**Short problem**
Reproduce the text of every one of the records below character for character, and leave the pictures out of your answer.

**Dataset records**
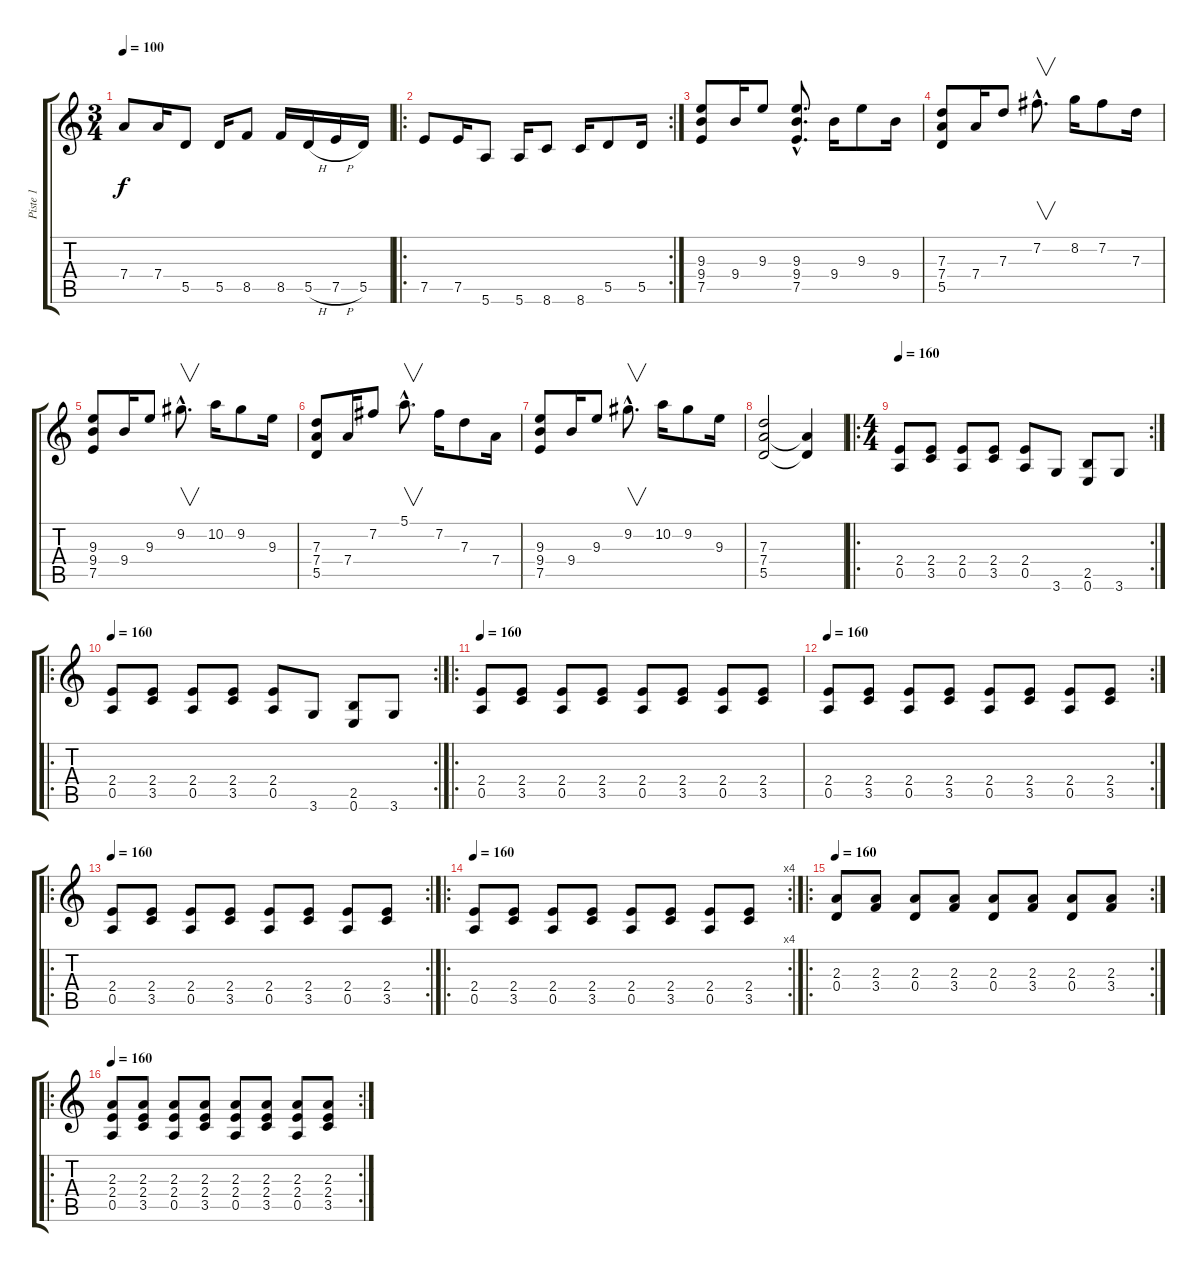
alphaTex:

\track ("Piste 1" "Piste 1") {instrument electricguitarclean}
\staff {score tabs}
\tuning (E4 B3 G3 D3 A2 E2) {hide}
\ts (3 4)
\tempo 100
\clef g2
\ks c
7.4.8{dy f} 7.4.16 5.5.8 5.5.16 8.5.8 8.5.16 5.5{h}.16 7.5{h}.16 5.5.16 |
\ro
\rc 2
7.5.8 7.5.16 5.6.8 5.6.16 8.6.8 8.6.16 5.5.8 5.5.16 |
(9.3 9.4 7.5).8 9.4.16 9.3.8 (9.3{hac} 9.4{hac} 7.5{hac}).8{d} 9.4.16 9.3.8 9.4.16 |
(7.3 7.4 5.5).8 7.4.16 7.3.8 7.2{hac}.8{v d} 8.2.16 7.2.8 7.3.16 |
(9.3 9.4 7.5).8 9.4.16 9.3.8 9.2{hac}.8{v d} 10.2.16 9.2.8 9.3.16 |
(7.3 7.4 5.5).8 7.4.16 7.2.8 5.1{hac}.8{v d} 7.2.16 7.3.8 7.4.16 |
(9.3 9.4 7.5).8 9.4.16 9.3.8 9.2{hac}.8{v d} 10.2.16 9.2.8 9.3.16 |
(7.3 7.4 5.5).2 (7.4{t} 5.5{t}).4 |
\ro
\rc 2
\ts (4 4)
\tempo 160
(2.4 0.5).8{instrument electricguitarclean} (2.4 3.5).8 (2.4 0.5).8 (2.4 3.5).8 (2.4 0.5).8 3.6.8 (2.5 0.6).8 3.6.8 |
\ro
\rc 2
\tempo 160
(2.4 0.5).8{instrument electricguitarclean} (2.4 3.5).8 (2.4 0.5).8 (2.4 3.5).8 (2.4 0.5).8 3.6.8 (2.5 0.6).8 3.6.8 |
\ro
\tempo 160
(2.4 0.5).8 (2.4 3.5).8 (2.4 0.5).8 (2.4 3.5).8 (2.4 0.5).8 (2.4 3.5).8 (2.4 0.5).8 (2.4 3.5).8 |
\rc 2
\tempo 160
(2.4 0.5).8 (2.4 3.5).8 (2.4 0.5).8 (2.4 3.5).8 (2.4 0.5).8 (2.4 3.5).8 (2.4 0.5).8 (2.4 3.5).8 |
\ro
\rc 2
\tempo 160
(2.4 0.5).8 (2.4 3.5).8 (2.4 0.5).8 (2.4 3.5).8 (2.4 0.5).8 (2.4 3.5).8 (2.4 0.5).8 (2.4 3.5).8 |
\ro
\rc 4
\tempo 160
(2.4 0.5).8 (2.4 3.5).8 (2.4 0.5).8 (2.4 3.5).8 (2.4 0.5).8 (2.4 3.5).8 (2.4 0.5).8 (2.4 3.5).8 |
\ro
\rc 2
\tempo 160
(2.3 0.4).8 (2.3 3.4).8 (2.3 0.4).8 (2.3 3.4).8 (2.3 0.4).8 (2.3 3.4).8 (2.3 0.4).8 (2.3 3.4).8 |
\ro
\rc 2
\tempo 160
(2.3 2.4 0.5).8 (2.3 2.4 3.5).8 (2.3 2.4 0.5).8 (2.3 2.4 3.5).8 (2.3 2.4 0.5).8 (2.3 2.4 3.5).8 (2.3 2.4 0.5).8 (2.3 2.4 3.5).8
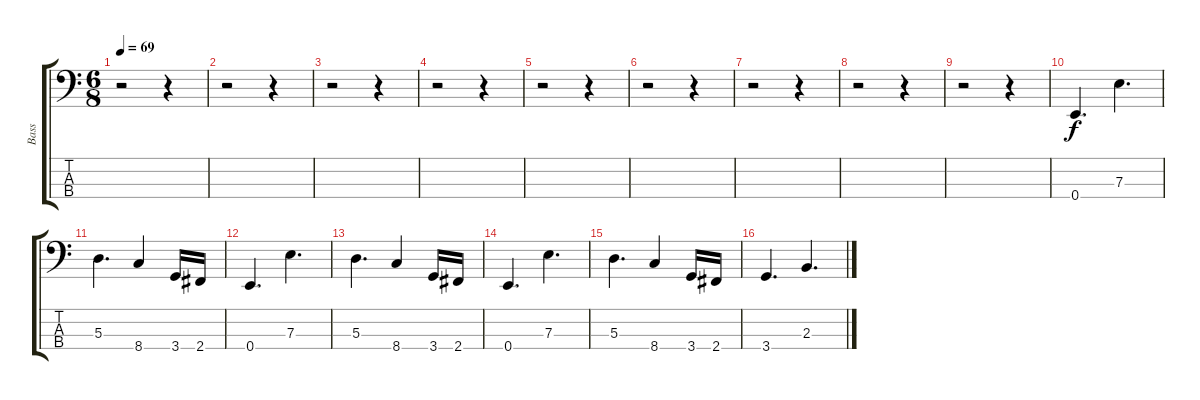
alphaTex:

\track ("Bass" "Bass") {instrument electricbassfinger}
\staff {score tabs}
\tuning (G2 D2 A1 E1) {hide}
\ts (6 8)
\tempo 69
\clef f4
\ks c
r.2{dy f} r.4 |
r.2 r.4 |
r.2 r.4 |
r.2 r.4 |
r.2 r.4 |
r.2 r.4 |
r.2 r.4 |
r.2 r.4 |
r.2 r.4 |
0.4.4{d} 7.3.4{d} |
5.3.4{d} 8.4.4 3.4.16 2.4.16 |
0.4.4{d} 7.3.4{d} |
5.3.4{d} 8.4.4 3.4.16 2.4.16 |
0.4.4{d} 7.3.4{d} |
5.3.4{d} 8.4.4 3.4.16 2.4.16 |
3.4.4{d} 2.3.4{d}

**Answer to this task**
alphaTex:

\track ("Piste 1" "Piste 1") {instrument electricguitarclean}
\staff {score tabs}
\tuning (E4 B3 G3 D3 A2 E2) {hide}
\ts (3 4)
\tempo 100
\clef g2
\ks c
7.4.8{dy f} 7.4.16 5.5.8 5.5.16 8.5.8 8.5.16 5.5{h}.16 7.5{h}.16 5.5.16 |
\ro
\rc 2
7.5.8 7.5.16 5.6.8 5.6.16 8.6.8 8.6.16 5.5.8 5.5.16 |
(9.3 9.4 7.5).8 9.4.16 9.3.8 (9.3{hac} 9.4{hac} 7.5{hac}).8{d} 9.4.16 9.3.8 9.4.16 |
(7.3 7.4 5.5).8 7.4.16 7.3.8 7.2{hac}.8{v d} 8.2.16 7.2.8 7.3.16 |
(9.3 9.4 7.5).8 9.4.16 9.3.8 9.2{hac}.8{v d} 10.2.16 9.2.8 9.3.16 |
(7.3 7.4 5.5).8 7.4.16 7.2.8 5.1{hac}.8{v d} 7.2.16 7.3.8 7.4.16 |
(9.3 9.4 7.5).8 9.4.16 9.3.8 9.2{hac}.8{v d} 10.2.16 9.2.8 9.3.16 |
(7.3 7.4 5.5).2 (7.4{t} 5.5{t}).4 |
\ro
\rc 2
\ts (4 4)
\tempo 160
(2.4 0.5).8{instrument electricguitarclean} (2.4 3.5).8 (2.4 0.5).8 (2.4 3.5).8 (2.4 0.5).8 3.6.8 (2.5 0.6).8 3.6.8 |
\ro
\rc 2
\tempo 160
(2.4 0.5).8{instrument electricguitarclean} (2.4 3.5).8 (2.4 0.5).8 (2.4 3.5).8 (2.4 0.5).8 3.6.8 (2.5 0.6).8 3.6.8 |
\ro
\tempo 160
(2.4 0.5).8 (2.4 3.5).8 (2.4 0.5).8 (2.4 3.5).8 (2.4 0.5).8 (2.4 3.5).8 (2.4 0.5).8 (2.4 3.5).8 |
\rc 2
\tempo 160
(2.4 0.5).8 (2.4 3.5).8 (2.4 0.5).8 (2.4 3.5).8 (2.4 0.5).8 (2.4 3.5).8 (2.4 0.5).8 (2.4 3.5).8 |
\ro
\rc 2
\tempo 160
(2.4 0.5).8 (2.4 3.5).8 (2.4 0.5).8 (2.4 3.5).8 (2.4 0.5).8 (2.4 3.5).8 (2.4 0.5).8 (2.4 3.5).8 |
\ro
\rc 4
\tempo 160
(2.4 0.5).8 (2.4 3.5).8 (2.4 0.5).8 (2.4 3.5).8 (2.4 0.5).8 (2.4 3.5).8 (2.4 0.5).8 (2.4 3.5).8 |
\ro
\rc 2
\tempo 160
(2.3 0.4).8 (2.3 3.4).8 (2.3 0.4).8 (2.3 3.4).8 (2.3 0.4).8 (2.3 3.4).8 (2.3 0.4).8 (2.3 3.4).8 |
\ro
\rc 2
\tempo 160
(2.3 2.4 0.5).8 (2.3 2.4 3.5).8 (2.3 2.4 0.5).8 (2.3 2.4 3.5).8 (2.3 2.4 0.5).8 (2.3 2.4 3.5).8 (2.3 2.4 0.5).8 (2.3 2.4 3.5).8
alphaTex:

\track ("Bass" "Bass") {instrument electricbassfinger}
\staff {score tabs}
\tuning (G2 D2 A1 E1) {hide}
\ts (6 8)
\tempo 69
\clef f4
\ks c
r.2{dy f} r.4 |
r.2 r.4 |
r.2 r.4 |
r.2 r.4 |
r.2 r.4 |
r.2 r.4 |
r.2 r.4 |
r.2 r.4 |
r.2 r.4 |
0.4.4{d} 7.3.4{d} |
5.3.4{d} 8.4.4 3.4.16 2.4.16 |
0.4.4{d} 7.3.4{d} |
5.3.4{d} 8.4.4 3.4.16 2.4.16 |
0.4.4{d} 7.3.4{d} |
5.3.4{d} 8.4.4 3.4.16 2.4.16 |
3.4.4{d} 2.3.4{d}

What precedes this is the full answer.